Jak można się domyślać, atmosfera w TVN jest teraz dość nerwowa. Okazało się, że flagowy format stacji, który wychował dziesiątki - jeśli nie setki - wiernych celebrytów i był areną rozstań, romansów, a nawet przyczynił się do założenia kilku rodzin, przechodzi do konkurencji. Taniec z gwiazdami emitowany będzie teraz w Polsacie, najprawdopodobniej już tej wiosny. To chyba nawet gorzej, niż gdyby miał w ogóle zniknąć z anteny.
Z naszych informacji wynika, że cała produkcja ma zostać przeniesiona do Polsatu. Firma Rinke Rooyensa z pewnością chce przejąć jury - nie wiadomo jednak, czy w składzie z ostatniej edycji, czy z dwunastu poprzednich, podobnie z prowadzącymi. Angażu pewni mogą być więc jedynie Piotr Gąsowski, Iwona Pavlović i Piotr Galiński.
Co więcej, wykupienie przez stację praw do Tańca z gwiazdami oznacza, że z ramówki zniknie Got To Dance. Tylko taniec. Wiosną bez pracy zostaną więc Joanna Liszowska, Alan Andersz, Ania Jujka i Michał Malitowski, a także Maciej Dowbor i Anna Głogowska. Co gorsza, nie mogą wystąpić oni w nowym formacie - Liszowska i Andersz mają to już za sobą, a Jujka i Malitowski są profesjonalistami. Chyba, że załapią się na tancerzy, którym płaci się znacznie mniej.

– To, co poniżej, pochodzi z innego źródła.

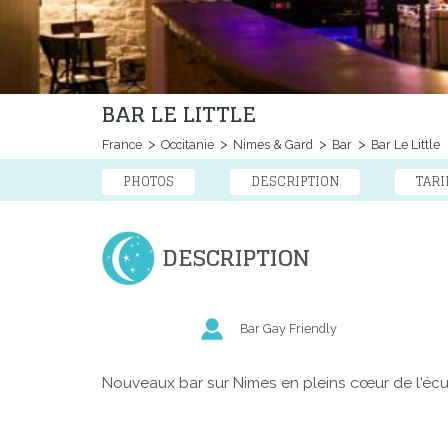
BAR LE LITTLE
France
Occitanie
Nimes & Gard
Bar
Bar Le Little
PHOTOS
DESCRIPTION
TARI
DESCRIPTION
Bar Gay Friendly
Nouveaux bar sur Nimes en pleins cœur de l'écus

Cieszyć mogą się za to Głogowska, która przeszła z TVN do Polsatu, oraz Dowbor, który parkietu jeszcze nie szorował.
Miejmy tylko nadzieję, że programu nie poprowadzi Krzysztof Ibisz.
Jak sądzicie, czy Nina Terentiew będzie jeszcze żałować tego "wrogiego przejęcia"?